Energy Grids – Shaping Complex Systems for the Future: Energy grids are highly complex and dynamic systems that require a holistic approach to ensure a reliable, cost-effective, and sustainable energy supply. These energy systems encompass not only producers and consumers but also converters and transmission networks. In addition to technical and economic factors, environmental compatibility and plant safety play a central role. The transition to a sustainable energy supply demands the intelligent integration of conventional and renewable energy sources. The challenge lies in providing energy with high efficiency, low emissions, and reduced vulnerability to fluctuations. Renewable energy sources, such as photovoltaics, wind power, or tidal energy, inherently exhibit performance fluctuations. This poses new challenges for grid operators, power plant operators, and system manufacturers, especially in the areas of process control and optimization.

Hydrogen technologies play a key role in the transformation of our energy and industrial society. They are also critical for regional structural change, such as in the Lusatia region. Hydrogen, as a potential energy storage medium, offers the opportunity to balance fluctuations in energy supply, enabling a higher share of renewable energy sources in the energy system. At our department, we focus on innovative methods for hydrogen production (e.g., through electrolytic water splitting), new technologies for storage (e.g., using metal hydrides), and the efficient distribution of hydrogen. In doing so, we make a significant contribution to the development of sustainable energy systems.

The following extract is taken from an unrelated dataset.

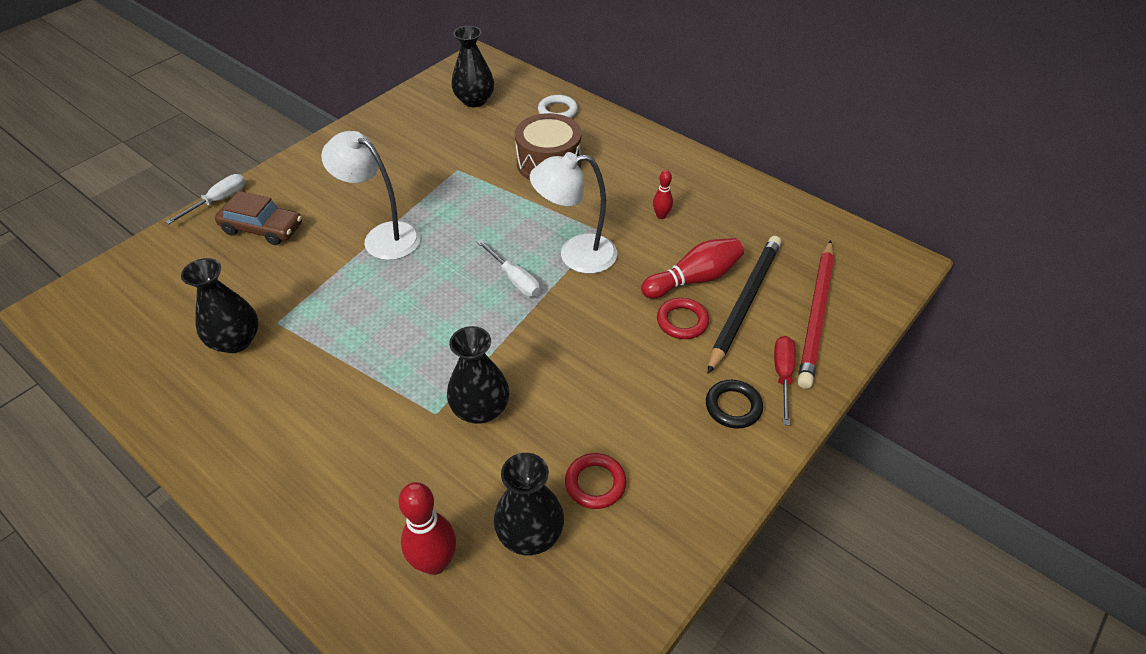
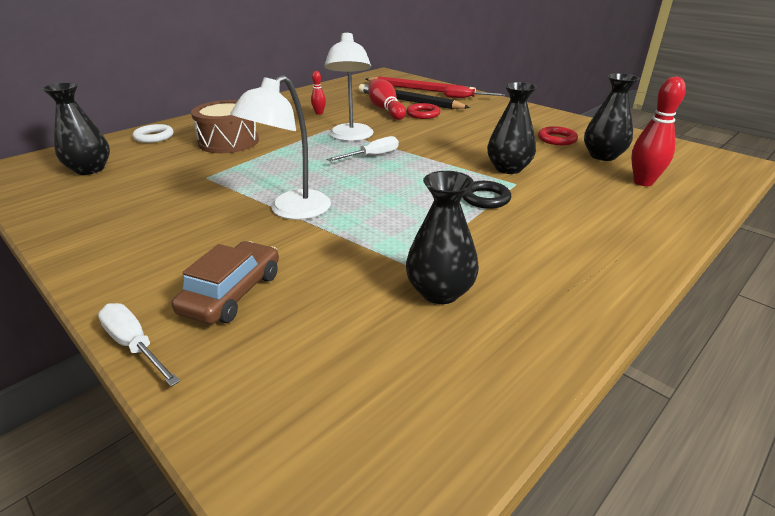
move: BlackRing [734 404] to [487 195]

The optimization of energy systems relies on validated process models, which are created using data from industrial operations as well as targeted experiments. With these models, simulations can be performed within defined validity ranges. This allows testing of new operating strategies, control systems, and load profiles without expensive and time-consuming experimental setups. Even stochastic influences, which complicate planning and control, can be realistically represented in simulations.

A milestone in simulation technology is the digital twin – a complete virtual replica of a real-world system. It integrates real production systems with a simulation layer and is used for experimentation, monitoring, and predictive maintenance. Developing digital twins requires precise mathematical modeling. Our multiphysical simulations for hydrogen technologies are based on:

• Energy and mass balances,
• Computational fluid dynamics (CFD),
• Electrochemical models, and
• The integration of individual components into complete systems.

To perform these simulations, we utilize powerful software tools such as MATLAB®, including Simulink and Simscape, EBSILON®Professional, and COMSOL Multiphysics®.

Individual process models can also be implemented as soft sensors for industrial or experimental facilities. These sensors provide continuous estimates of process variables that cannot be measured directly, reliably, or economically. This significantly improves the observability and controllability of systems.